I think there's real friction in the GOP right now. I don't think John Boehner's outburst this week was utterly fake. And yet I don't see any actual downside for the GOP in this skirmish. The party just seems to be reestablishing its "mainstream" brand, now that its "tea party" brand is losing popularity outside certain market segments.
You understand the concept of brand proliferation, right?
... in brand proliferation, ... the firm has several brands in the same product/product category....John Boehner and Paul Ryan did a fine job this week of reintroducing "mainstream GOP" as a brand. This is an appealing product to a lot of traditional Republicans, as well as to the swing-voter market niche.
Brand proliferation can help expand the market as well as the company's market share in the category. It can also increase the company's clout at the retail level by offering variety....
If different brands are designed to deliver different benefits to different segments of markets, it can restrict competition among brands.... To avoid cannibalization completely is often impossible. It is not essential either, but one has to be sure whether a net incremental benefit that justifies the additional cost and complexity accrues by adding one more brand....
The "tea party" brand has lost some appeal among traditional Republicans, but this civil war will actually increase Brand Tea Party's appeal in certain market segments where it remains popular. Those voters will be motivated to turn out for tea party candidates because they're angry once again at the mainstreamers, and want to destroy them.
In some districts and states, this brand competition is going to result in a Brand Tea Party candidate beating a Brand Mainstream candidate. Elsewhere, now that Brand Mainstream has been rejuvenated, mainstream candidates will win more swing votes and will take votes away from Brand Democrat.
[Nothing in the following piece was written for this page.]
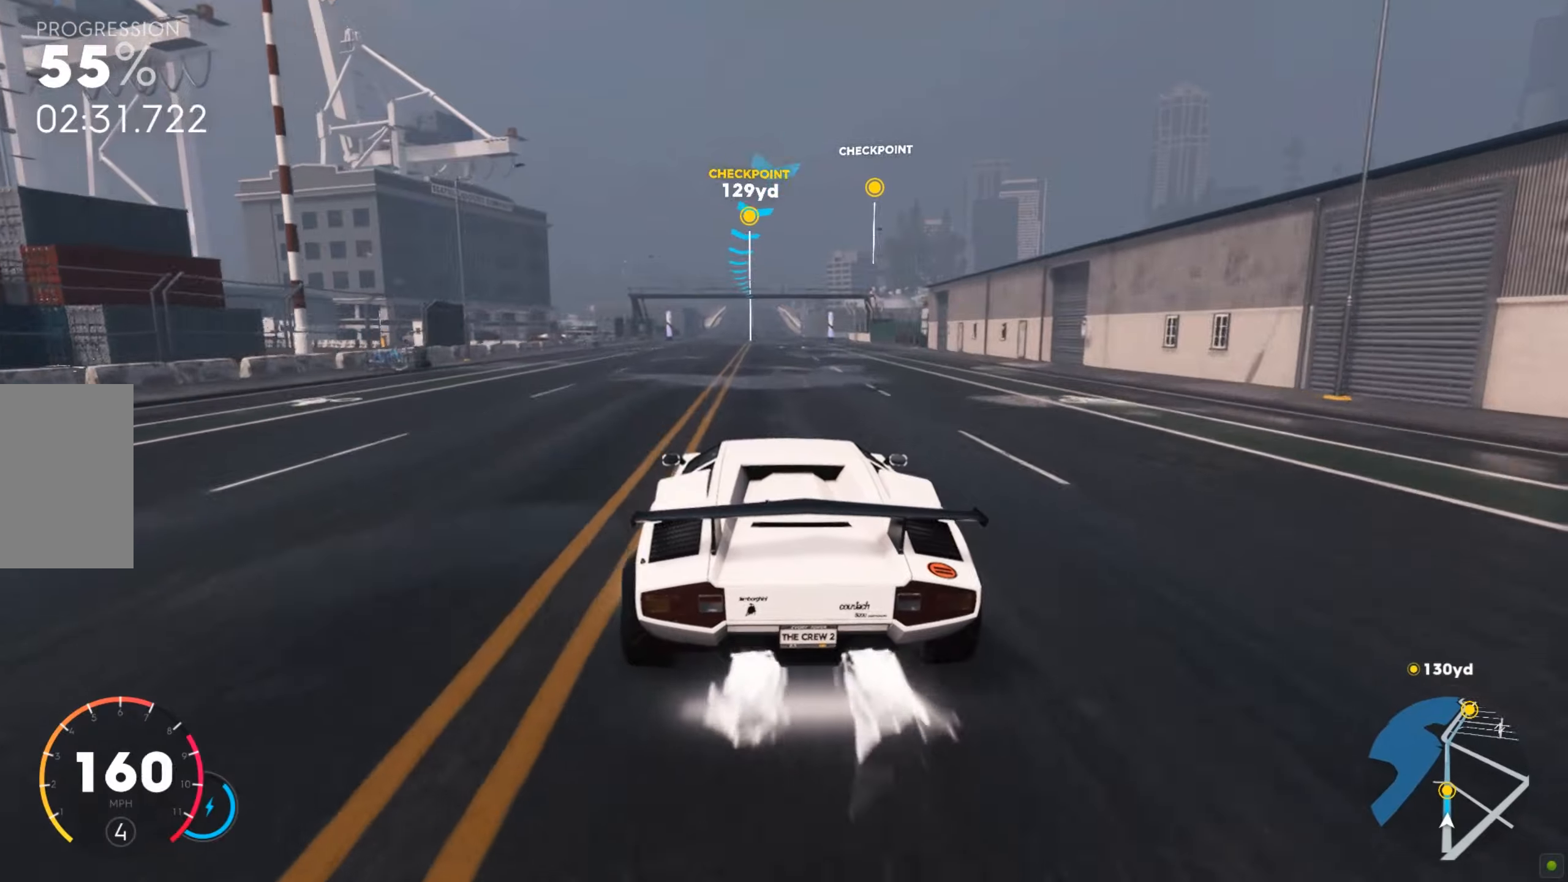
{"keys": ["shift", "w"], "mouse": [], "events": []}
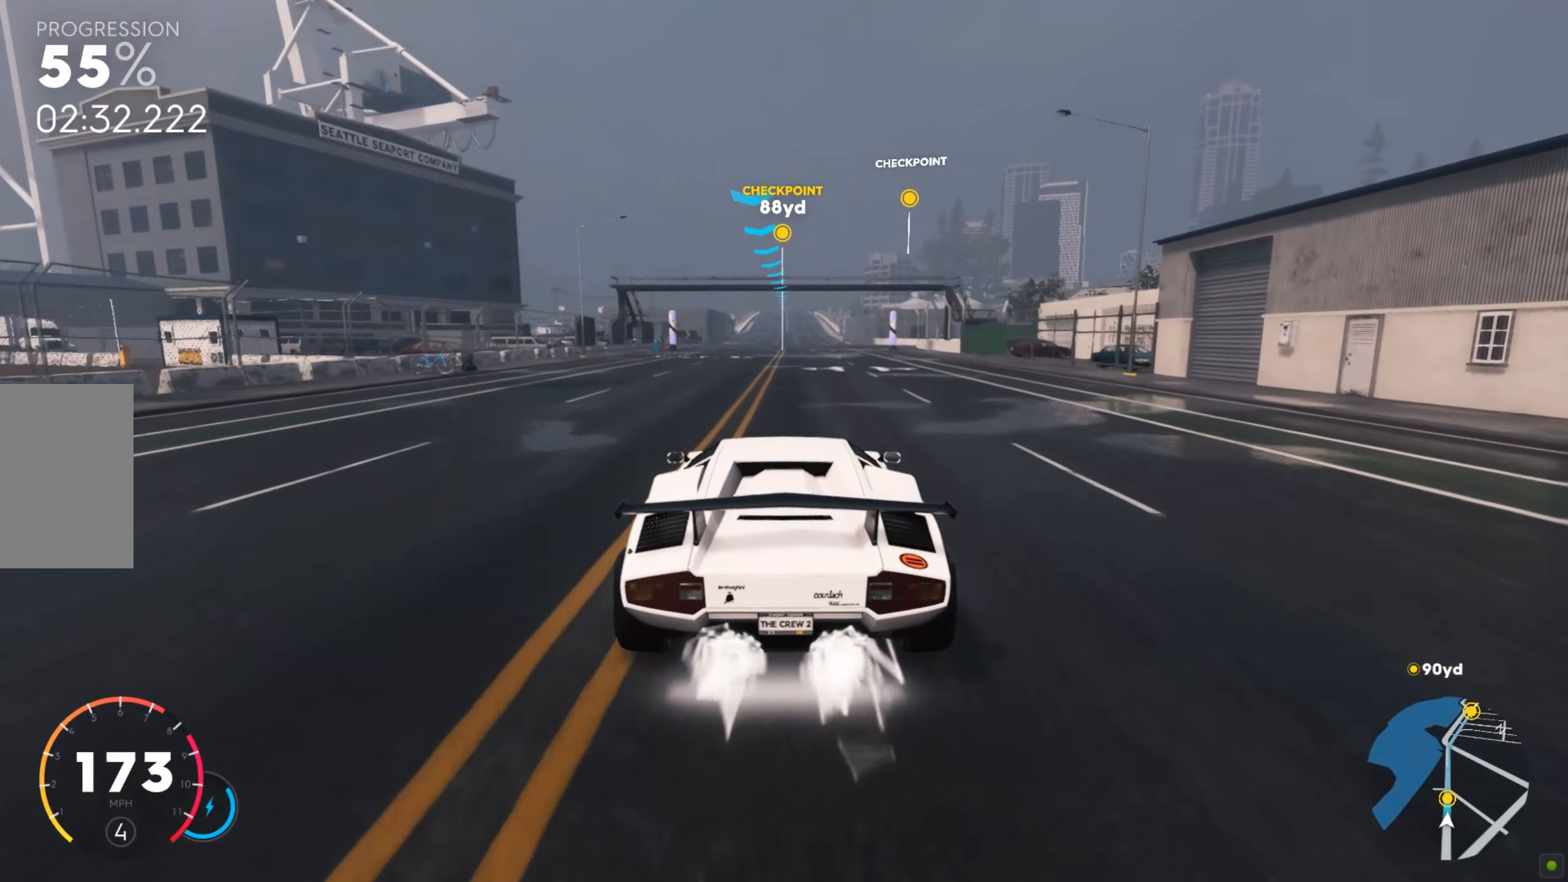
{"keys": ["shift", "w"], "mouse": [], "events": [[258, "d", "down"], [396, "d", "up"]]}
But once the Brand Tea Party loyalists have elected a certain number of members of Congress and the Brand Mainstream loyalists have elected others, they're all going to count as Republicans on the party's bottom line. These folks may fight in primaries, but they're going to be one party when the dust settles and it's time to determine who has majorities in the House and Senate.
Ed Kilgore is right:
... this whole "war" between Boehner and "the groups" is pretty much inside baseball, and about Boehner's role as Republican tactician rather than any deep matter of ideology or principle.Everyone in the GOP has the same basic goals, either out of passionate commitment or pragmatic group solidarity, as Kilgore has written:
... conservative activists ... are perfectly happy accepting an unprincipled "pragmatist" who is totally in their thrall via highly public litmus test signatures and specific commitment to future action. By the time he went down to defeat in 2012, Mitt Romney was an absolute prisoner to the very forces in his party who trusted him least. The same thing happened to "maverick" John McCain in 2008; by the end of his campaign, he was basically a figurehead on a ticket led emotionally and ideologically by Sarah Palin.During the presidential campaigns, the previously more-or-less moderate McCain and Romney couldn't conceal their rebranding. After the October government shutdown, the entire party had that problem, including Boehner, who seems distinct from the tea party types now but has been "totally in their thrall" for quite some time. But the old mainstream brand is back. The GOP's task now is to make sure that the public doesn't recognize that the two GOP brands contain almost exactly the same ingredients.
My iron conviction is that if Mitt Romney had won last year and Republicans had retaken the Senate, we'd be well into a reign of fire and blood characterized by instant reconciliation-enabled enactment of the Ryan Budget, the total destruction of the Affordable Care Act, and for added measure, a "nuclear option" more thoroughgoing that that recently imposed by Senate Democrats.